>> Start THE RECORDS

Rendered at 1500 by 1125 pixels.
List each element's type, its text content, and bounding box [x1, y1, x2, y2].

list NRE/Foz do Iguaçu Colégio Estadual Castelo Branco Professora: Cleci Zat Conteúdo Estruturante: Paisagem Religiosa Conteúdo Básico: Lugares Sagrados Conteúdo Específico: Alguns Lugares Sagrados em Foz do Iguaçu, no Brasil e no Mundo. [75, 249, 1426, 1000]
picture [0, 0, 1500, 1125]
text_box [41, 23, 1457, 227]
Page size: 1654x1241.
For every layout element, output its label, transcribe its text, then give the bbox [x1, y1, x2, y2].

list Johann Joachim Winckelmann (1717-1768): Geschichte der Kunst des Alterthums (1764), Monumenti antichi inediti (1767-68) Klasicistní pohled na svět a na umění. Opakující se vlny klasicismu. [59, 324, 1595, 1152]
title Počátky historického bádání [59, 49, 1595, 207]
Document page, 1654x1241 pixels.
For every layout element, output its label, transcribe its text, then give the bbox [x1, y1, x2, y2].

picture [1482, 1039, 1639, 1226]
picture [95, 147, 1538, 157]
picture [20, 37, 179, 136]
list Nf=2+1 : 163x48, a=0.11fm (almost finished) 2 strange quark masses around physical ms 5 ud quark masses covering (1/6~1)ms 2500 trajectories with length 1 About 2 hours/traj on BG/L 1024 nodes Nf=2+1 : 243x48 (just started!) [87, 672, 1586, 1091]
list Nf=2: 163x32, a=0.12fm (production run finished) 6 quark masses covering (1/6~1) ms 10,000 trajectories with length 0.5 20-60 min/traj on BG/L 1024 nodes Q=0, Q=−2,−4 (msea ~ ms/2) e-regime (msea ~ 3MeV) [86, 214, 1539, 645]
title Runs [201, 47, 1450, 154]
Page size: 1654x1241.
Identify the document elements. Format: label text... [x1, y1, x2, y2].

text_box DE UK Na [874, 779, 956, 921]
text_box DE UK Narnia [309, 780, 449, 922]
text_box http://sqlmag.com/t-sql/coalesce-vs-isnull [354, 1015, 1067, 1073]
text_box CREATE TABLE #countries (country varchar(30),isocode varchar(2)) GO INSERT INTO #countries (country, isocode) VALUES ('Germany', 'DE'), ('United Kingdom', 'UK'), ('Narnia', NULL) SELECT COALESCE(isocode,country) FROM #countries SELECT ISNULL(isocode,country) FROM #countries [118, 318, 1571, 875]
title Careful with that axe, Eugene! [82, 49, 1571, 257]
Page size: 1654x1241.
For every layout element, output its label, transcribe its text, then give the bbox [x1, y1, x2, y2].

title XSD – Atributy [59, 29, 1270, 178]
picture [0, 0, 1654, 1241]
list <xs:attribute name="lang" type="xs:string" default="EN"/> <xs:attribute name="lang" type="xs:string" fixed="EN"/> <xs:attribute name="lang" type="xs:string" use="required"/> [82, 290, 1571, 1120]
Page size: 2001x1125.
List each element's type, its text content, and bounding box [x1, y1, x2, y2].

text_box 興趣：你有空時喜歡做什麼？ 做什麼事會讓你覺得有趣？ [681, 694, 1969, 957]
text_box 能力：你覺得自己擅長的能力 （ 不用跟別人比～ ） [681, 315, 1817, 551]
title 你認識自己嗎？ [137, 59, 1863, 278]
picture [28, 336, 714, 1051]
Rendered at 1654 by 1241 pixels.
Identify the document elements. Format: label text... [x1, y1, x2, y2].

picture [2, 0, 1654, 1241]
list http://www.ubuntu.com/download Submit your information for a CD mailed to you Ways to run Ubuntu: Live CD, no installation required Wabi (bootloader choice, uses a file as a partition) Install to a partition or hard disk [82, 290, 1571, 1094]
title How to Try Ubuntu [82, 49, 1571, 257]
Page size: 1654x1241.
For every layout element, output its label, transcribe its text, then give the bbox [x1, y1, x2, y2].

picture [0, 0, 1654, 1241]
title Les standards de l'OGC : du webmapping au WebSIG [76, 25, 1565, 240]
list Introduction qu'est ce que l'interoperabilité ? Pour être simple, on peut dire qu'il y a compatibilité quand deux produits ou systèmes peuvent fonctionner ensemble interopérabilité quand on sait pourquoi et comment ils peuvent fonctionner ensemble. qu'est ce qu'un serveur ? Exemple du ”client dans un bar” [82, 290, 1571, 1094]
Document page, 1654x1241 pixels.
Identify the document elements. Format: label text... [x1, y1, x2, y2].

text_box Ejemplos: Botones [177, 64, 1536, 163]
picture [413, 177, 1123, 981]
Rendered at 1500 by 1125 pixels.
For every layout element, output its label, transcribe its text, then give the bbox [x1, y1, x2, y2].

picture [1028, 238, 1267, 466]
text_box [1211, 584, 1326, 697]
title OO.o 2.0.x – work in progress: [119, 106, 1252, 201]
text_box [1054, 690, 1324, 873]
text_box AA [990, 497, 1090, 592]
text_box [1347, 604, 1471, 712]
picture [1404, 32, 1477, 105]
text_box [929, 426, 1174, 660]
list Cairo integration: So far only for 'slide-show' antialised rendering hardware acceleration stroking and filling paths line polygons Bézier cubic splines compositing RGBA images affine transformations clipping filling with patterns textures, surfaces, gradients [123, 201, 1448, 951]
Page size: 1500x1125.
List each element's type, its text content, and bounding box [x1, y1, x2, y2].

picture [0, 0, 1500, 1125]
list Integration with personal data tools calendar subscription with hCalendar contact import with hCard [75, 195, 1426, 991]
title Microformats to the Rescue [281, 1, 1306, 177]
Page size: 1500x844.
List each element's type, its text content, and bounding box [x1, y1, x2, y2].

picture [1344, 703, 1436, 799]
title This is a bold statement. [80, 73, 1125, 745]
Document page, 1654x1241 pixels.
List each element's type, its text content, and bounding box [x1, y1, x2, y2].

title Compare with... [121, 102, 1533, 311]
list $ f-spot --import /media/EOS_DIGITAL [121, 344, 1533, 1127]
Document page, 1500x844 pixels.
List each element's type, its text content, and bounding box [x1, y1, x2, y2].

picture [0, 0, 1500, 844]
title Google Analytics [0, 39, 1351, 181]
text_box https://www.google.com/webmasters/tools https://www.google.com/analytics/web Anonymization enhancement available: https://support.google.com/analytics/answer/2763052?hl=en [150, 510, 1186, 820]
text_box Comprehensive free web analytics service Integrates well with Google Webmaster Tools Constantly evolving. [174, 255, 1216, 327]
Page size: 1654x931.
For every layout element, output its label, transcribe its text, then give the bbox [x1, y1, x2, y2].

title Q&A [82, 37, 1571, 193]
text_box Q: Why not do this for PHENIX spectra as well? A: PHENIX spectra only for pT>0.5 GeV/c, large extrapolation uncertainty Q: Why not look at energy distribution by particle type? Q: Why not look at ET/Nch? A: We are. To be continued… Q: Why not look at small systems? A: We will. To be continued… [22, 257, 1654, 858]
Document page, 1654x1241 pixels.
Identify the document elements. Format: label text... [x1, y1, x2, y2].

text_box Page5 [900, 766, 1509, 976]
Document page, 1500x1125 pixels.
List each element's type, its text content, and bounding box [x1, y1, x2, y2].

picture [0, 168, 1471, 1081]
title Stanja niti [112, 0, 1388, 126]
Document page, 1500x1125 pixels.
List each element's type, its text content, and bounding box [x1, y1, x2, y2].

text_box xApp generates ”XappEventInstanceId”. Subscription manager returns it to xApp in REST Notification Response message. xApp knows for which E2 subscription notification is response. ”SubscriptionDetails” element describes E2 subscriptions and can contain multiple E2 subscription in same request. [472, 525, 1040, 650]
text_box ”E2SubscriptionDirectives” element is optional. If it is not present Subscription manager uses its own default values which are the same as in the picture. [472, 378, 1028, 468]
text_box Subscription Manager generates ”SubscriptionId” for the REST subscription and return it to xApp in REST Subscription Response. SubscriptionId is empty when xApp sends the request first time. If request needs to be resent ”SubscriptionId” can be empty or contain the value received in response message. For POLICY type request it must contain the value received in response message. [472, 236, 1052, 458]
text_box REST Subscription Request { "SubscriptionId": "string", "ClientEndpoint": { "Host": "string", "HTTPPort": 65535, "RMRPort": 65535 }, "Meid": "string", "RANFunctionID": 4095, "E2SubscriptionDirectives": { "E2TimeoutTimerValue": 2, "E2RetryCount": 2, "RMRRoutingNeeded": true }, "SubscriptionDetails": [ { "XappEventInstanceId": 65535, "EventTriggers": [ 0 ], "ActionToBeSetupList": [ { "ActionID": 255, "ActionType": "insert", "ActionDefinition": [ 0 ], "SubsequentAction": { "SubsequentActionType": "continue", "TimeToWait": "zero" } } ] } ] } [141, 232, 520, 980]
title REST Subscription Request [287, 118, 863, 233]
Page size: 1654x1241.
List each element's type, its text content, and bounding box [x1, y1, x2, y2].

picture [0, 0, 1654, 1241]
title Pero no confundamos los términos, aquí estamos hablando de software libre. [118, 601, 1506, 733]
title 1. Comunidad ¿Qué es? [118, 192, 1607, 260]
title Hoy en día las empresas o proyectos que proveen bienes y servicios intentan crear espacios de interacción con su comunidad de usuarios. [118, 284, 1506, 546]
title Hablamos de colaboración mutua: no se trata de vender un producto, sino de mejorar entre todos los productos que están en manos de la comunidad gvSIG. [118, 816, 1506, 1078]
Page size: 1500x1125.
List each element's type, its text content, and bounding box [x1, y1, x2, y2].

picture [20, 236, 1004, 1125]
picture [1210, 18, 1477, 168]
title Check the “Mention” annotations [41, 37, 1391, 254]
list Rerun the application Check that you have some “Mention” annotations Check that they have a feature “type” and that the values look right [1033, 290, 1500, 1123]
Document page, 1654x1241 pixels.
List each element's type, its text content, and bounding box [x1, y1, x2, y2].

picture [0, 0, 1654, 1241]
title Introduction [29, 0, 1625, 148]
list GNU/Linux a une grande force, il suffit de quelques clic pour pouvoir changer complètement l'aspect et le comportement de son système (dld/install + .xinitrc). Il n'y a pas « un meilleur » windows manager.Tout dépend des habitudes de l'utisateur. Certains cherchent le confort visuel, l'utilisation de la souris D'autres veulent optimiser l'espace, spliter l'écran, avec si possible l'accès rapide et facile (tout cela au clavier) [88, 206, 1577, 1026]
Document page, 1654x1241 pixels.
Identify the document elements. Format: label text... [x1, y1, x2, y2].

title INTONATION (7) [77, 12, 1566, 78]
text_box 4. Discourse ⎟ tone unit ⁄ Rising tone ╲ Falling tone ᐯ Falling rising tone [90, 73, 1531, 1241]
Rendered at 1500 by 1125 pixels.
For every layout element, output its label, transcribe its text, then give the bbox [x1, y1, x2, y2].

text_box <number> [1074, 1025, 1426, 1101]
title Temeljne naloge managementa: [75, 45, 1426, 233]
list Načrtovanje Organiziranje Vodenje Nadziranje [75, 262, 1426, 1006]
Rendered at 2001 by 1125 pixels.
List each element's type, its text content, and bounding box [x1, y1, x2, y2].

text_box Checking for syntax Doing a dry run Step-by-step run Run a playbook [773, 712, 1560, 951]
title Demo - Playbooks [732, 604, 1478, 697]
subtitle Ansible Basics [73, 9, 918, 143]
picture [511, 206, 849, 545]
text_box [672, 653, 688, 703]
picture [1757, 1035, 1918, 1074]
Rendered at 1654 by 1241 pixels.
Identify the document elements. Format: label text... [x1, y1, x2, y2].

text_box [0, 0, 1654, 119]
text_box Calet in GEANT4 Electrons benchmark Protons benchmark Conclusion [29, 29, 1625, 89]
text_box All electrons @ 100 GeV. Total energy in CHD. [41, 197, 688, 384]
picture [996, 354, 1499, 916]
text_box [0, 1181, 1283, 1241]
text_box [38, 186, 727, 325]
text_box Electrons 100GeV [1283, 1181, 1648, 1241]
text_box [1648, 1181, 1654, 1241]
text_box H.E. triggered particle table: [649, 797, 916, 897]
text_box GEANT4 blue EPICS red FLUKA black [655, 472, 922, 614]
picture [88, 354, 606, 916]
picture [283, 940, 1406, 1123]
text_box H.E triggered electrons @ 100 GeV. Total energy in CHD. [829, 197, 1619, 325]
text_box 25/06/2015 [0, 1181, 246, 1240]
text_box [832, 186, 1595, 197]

>> End THE RECORDS

*AIM OF THE EXERCISE*. Copy out the items from the line with "Page size: 1654x931." through the line with "title Q&A [82, 37, 1571, 193]", keeping every line unchanged.

*ANSWER TO THE TASK*.
Page size: 1654x931.
For every layout element, output its label, transcribe its text, then give the bbox [x1, y1, x2, y2].

title Q&A [82, 37, 1571, 193]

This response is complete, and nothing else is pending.